Launched in 2011, NGP is the government's most ambitious reforestation bid so far as it aims to green denuded and degraded land nationwide using billions of various seedlings.

NGP's original run ended in 2016 but EO 193 series of 2015 extended this program's implementation to 2028 to cover all remaining unproductive, denuded and degraded forestland in the country.

Areas where DENR is spearheading bamboo-planting include banks of Cagayan, Bicol and Marikina rivers.

Planting bamboo will help prevent river banks there from eroding, noted Cimatu.

"Bamboo is also protection against soil erosion," he said.

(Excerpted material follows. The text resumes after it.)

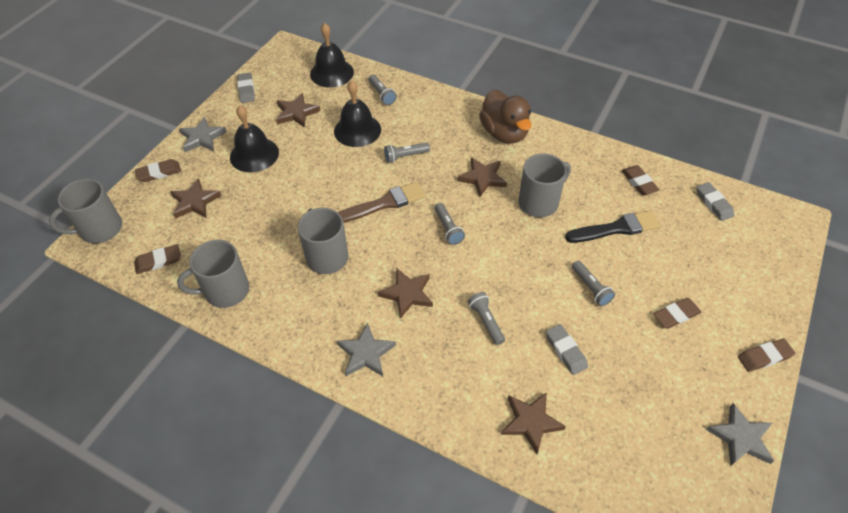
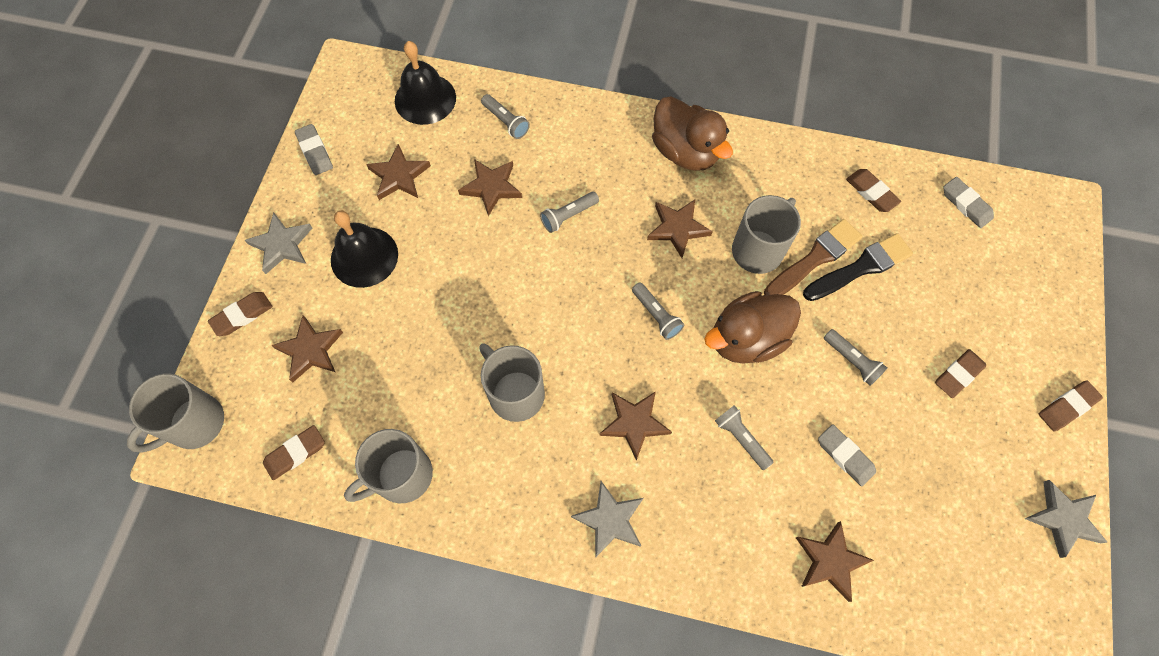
camera: 15 degrees left, 15 degrees up
black bell [334,80,381,147] -> brown star [458,159,522,216]
brown brush [338,182,425,223] -> brown brush moved to [764,219,863,295]
none -> brown duck [704,291,801,364]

The government is rehabilitating Cagayan, Bicol and Marikina rivers to help improve water flow and carrying capacity there, he continued.

Data he presented during the government's "Pamana ng Pagbabago" forum earlier this year showed workers already removed almost 414,000 cubic meters of dredged materials from such rivers.

Workers were also able to plant there nearly 255,000 bamboo culms and other species, he added.